─── Text ───

Week Six – Revising My GAME Plan

I have learned that though sometimes bothersome, using the GAME (Cennamo, Ross, & Ertmer, 2009) plan pneumonic is a blessing. “A fair amount of focused practice” is necessary to master a skill says Marzano, Pickering, & Pollock (2001), and looking back at a lifetime of pursuits only those that were repeated many times stayed with me.  Because of practicing use of the GAME plan in my studies, I have learned to appreciate its simplicity and have decided to use it in the classroom. Using a graphic organizer and the computer to collaborate, we will work towards self-directed learning (Cennamo et al., 2009) through the GAME plan, and as practice shapes learning and understanding (Marzano et al., 2001), we will adjust the plan to any task.

At this point in my plan, new learning goals must wait until I prove to myself I have reached my first two goals. Thanks to technology, “promoting creativity” and “reflection using collaborative tools” (NETS-T 2.a. & 1.c.) can encompass many of the standards that I must teach my students. I look forward to focusing on transforming my classroom from teacher-centered to student-centered, and the transition will be smoother if I concentrate on just the two goals.

─── Materials provided ───

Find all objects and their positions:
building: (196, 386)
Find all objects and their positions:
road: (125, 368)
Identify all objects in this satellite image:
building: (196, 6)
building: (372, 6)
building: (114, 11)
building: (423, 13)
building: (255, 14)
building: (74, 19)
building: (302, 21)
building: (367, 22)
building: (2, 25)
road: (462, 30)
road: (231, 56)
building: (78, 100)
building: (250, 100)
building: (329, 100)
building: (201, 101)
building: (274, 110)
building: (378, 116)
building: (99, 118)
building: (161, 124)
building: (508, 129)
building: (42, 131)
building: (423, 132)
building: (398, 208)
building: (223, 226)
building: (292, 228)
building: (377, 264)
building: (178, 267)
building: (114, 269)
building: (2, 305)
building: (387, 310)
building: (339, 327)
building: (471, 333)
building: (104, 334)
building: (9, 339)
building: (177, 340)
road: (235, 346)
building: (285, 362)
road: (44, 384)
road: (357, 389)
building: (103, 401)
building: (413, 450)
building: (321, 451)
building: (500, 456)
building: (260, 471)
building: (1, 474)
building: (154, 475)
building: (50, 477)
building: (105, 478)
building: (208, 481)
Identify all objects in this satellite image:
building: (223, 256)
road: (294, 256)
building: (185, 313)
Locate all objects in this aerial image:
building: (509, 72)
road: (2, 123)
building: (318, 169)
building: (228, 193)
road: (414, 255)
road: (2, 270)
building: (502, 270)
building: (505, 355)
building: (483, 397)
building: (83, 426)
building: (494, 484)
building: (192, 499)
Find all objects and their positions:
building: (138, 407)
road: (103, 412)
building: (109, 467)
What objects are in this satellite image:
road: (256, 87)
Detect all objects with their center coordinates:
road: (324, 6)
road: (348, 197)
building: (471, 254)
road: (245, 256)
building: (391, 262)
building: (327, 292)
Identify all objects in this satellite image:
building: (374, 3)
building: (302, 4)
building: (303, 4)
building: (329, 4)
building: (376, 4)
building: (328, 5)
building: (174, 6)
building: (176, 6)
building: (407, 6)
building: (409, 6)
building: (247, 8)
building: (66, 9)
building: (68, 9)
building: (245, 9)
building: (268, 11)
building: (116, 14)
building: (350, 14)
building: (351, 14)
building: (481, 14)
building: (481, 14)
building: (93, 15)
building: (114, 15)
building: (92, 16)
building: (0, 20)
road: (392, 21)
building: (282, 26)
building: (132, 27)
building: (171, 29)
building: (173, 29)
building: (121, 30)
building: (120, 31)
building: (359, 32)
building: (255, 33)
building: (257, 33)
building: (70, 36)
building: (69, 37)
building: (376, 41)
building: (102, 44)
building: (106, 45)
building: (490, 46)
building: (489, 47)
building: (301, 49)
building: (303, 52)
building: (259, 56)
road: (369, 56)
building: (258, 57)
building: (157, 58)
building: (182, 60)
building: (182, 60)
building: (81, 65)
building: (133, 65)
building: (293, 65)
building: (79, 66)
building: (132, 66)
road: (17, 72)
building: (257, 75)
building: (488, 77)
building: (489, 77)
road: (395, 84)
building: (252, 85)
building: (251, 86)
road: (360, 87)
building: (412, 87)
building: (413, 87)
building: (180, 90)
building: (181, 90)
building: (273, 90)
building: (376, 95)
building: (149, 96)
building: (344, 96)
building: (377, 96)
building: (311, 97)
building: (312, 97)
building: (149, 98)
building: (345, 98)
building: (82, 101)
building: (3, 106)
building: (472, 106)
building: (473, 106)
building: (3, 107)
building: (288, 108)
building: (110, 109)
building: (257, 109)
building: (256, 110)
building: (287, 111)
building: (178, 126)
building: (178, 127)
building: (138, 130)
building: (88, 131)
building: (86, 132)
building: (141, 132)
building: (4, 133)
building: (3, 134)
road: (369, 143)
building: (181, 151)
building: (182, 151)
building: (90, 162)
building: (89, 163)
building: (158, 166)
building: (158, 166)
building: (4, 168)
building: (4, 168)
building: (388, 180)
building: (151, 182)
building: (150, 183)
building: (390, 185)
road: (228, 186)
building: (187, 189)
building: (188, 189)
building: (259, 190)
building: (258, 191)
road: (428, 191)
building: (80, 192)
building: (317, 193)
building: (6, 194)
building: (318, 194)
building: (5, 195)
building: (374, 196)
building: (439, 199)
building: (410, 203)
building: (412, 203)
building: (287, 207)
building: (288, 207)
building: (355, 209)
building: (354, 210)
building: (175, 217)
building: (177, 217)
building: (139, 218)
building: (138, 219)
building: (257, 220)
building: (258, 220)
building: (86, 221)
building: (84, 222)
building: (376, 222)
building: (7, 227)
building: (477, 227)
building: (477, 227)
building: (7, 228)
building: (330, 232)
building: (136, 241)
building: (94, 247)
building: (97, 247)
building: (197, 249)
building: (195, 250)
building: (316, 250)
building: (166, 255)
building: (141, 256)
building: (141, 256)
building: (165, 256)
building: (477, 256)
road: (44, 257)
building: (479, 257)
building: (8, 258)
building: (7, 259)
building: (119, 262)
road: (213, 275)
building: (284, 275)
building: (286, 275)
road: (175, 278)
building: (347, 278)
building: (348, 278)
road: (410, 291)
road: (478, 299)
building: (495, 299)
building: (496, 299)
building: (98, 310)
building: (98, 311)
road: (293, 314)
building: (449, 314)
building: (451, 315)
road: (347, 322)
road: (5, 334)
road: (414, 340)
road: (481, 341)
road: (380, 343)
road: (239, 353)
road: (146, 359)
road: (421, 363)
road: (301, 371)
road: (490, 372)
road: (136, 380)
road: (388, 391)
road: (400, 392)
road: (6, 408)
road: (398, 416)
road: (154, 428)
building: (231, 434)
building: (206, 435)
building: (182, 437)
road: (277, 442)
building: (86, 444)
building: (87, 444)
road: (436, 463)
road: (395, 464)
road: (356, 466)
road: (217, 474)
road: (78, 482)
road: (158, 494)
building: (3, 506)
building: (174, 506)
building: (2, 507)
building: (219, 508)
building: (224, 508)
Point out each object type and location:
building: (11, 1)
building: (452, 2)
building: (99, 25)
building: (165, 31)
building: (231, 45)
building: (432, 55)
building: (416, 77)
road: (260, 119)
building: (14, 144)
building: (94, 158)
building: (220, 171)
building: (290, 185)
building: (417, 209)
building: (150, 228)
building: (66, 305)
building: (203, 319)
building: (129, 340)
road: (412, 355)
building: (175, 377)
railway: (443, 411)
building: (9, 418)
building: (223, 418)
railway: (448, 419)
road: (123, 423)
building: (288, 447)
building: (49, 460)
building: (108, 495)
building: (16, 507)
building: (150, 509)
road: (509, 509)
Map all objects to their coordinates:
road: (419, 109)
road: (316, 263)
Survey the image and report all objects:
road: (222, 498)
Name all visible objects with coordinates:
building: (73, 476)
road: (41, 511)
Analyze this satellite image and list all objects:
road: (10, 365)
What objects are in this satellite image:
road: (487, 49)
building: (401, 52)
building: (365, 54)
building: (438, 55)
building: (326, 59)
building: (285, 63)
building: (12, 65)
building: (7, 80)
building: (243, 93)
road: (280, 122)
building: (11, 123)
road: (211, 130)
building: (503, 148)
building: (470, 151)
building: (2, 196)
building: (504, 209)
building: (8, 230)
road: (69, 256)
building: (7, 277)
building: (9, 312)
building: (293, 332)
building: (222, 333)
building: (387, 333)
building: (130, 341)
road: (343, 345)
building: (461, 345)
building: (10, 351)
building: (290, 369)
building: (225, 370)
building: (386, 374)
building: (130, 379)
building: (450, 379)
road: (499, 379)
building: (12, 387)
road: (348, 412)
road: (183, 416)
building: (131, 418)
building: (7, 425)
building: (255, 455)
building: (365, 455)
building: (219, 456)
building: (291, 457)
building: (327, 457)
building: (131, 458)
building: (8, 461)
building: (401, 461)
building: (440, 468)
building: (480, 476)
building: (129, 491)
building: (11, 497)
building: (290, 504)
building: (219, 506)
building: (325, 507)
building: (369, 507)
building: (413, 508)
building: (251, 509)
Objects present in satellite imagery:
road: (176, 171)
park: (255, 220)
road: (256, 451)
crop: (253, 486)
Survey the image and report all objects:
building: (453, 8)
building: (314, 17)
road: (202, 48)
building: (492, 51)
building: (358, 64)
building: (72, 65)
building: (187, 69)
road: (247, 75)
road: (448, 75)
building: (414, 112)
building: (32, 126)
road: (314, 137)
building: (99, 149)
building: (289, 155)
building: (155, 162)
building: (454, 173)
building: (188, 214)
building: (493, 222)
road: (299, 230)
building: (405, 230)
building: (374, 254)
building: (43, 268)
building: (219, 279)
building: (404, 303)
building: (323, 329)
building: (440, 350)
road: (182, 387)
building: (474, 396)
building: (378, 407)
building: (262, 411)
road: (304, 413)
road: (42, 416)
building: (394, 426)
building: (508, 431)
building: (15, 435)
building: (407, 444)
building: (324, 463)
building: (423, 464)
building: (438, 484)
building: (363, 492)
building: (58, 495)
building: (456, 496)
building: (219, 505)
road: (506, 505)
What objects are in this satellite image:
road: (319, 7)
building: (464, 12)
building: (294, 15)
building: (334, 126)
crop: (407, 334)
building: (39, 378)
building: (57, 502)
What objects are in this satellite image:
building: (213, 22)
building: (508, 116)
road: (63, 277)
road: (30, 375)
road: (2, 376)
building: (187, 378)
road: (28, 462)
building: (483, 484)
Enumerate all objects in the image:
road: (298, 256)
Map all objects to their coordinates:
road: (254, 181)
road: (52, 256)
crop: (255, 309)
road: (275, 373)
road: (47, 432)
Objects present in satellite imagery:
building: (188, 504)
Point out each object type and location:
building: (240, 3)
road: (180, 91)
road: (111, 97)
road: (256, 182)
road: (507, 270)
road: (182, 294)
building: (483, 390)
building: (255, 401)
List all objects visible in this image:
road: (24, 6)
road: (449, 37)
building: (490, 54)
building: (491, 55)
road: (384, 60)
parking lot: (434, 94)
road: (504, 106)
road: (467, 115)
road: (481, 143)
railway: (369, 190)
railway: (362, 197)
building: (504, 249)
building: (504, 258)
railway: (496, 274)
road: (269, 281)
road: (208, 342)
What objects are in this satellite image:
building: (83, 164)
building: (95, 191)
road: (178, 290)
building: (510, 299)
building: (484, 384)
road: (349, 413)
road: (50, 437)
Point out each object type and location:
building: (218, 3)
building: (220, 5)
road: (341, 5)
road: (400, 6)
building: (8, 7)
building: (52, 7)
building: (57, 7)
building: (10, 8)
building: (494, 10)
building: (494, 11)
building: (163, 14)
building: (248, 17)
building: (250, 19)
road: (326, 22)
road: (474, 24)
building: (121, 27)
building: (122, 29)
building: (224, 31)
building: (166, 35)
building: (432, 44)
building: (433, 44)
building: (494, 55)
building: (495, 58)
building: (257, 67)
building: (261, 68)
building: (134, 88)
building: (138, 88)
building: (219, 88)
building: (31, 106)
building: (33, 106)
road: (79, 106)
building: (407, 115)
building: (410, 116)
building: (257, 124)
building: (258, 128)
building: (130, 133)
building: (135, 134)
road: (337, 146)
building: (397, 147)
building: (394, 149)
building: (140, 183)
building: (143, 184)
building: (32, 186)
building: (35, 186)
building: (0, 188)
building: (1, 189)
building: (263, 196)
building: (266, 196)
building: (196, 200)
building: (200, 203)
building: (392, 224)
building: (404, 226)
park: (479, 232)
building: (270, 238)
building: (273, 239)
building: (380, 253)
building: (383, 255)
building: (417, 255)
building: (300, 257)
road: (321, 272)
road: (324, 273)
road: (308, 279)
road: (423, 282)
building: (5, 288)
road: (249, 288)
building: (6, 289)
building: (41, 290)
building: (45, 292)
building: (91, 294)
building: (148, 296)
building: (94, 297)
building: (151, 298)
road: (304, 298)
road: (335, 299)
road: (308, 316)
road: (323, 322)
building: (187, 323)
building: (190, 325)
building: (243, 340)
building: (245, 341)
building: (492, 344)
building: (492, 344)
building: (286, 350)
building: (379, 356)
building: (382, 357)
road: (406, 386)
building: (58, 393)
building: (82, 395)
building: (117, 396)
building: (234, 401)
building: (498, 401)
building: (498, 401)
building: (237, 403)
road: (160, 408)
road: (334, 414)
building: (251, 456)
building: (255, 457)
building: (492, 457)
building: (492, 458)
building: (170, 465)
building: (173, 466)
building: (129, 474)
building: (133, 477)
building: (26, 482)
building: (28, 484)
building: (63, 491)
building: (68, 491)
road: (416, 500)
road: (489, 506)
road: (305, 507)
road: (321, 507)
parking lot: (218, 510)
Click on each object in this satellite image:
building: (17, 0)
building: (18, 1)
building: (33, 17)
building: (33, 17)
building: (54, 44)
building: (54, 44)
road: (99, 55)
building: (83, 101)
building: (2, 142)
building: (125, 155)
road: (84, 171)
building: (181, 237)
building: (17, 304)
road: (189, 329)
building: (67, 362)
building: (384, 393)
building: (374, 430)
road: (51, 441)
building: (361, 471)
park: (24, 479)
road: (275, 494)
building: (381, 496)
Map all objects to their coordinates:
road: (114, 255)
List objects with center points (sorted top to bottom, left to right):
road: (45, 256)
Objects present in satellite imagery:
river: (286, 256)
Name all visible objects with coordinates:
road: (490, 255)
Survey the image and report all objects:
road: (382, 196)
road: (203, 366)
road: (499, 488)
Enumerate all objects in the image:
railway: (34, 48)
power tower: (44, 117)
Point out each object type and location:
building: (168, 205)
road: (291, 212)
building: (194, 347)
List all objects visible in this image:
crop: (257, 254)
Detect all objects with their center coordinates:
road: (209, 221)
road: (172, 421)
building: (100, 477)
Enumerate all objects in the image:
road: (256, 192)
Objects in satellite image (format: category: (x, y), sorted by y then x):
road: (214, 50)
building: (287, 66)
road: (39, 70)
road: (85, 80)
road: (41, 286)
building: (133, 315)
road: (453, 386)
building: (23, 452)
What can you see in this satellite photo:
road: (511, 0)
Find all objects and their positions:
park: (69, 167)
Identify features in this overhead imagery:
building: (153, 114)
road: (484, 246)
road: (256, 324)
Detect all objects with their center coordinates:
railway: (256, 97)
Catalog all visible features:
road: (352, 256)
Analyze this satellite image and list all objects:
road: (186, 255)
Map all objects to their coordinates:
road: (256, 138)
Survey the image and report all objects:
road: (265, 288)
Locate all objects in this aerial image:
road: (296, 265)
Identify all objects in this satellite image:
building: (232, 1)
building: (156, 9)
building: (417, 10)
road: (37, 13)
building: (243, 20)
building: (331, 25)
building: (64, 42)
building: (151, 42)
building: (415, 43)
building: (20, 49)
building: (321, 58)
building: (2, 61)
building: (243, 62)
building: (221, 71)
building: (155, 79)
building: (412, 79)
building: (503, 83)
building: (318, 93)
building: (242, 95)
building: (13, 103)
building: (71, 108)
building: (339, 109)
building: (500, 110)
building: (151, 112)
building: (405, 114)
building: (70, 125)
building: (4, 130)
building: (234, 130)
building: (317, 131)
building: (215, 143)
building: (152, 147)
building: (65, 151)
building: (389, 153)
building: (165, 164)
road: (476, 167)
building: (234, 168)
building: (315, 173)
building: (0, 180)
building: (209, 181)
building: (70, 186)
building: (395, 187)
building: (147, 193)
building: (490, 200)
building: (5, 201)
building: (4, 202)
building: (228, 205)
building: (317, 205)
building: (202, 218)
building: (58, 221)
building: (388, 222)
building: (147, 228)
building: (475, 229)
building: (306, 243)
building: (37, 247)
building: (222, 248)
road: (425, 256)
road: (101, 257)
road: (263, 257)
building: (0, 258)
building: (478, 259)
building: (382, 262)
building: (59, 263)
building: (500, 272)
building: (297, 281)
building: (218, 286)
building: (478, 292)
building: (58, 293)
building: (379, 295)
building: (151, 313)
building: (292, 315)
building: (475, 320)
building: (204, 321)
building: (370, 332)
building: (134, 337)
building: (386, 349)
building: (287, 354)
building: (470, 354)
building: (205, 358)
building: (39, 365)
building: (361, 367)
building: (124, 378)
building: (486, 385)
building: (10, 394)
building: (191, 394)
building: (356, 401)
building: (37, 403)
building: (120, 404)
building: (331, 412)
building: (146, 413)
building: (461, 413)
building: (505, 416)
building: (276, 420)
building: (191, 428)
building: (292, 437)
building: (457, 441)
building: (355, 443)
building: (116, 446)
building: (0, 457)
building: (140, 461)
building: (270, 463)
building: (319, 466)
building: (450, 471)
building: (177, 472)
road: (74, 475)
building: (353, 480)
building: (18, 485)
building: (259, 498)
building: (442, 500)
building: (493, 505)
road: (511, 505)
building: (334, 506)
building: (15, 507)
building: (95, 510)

───

§ Stated exercise 1
Repeat the reflection on revising the GAME plan word for word, from its title to its final sentence.
§ Stated exercise 2
Reproduce the lines of the entries exactly, beginning at the first line of the entries and stopping after the line that contains "building: (78, 100)".
The reflection on revising the GAME plan and the entries have nothing to do with each other.

§ Correct result 1
Week Six – Revising My GAME Plan

I have learned that though sometimes bothersome, using the GAME (Cennamo, Ross, & Ertmer, 2009) plan pneumonic is a blessing. “A fair amount of focused practice” is necessary to master a skill says Marzano, Pickering, & Pollock (2001), and looking back at a lifetime of pursuits only those that were repeated many times stayed with me.  Because of practicing use of the GAME plan in my studies, I have learned to appreciate its simplicity and have decided to use it in the classroom. Using a graphic organizer and the computer to collaborate, we will work towards self-directed learning (Cennamo et al., 2009) through the GAME plan, and as practice shapes learning and understanding (Marzano et al., 2001), we will adjust the plan to any task.

At this point in my plan, new learning goals must wait until I prove to myself I have reached my first two goals. Thanks to technology, “promoting creativity” and “reflection using collaborative tools” (NETS-T 2.a. & 1.c.) can encompass many of the standards that I must teach my students. I look forward to focusing on transforming my classroom from teacher-centered to student-centered, and the transition will be smoother if I concentrate on just the two goals.

§ Correct result 2
Find all objects and their positions:
building: (196, 386)
Find all objects and their positions:
road: (125, 368)
Identify all objects in this satellite image:
building: (196, 6)
building: (372, 6)
building: (114, 11)
building: (423, 13)
building: (255, 14)
building: (74, 19)
building: (302, 21)
building: (367, 22)
building: (2, 25)
road: (462, 30)
road: (231, 56)
building: (78, 100)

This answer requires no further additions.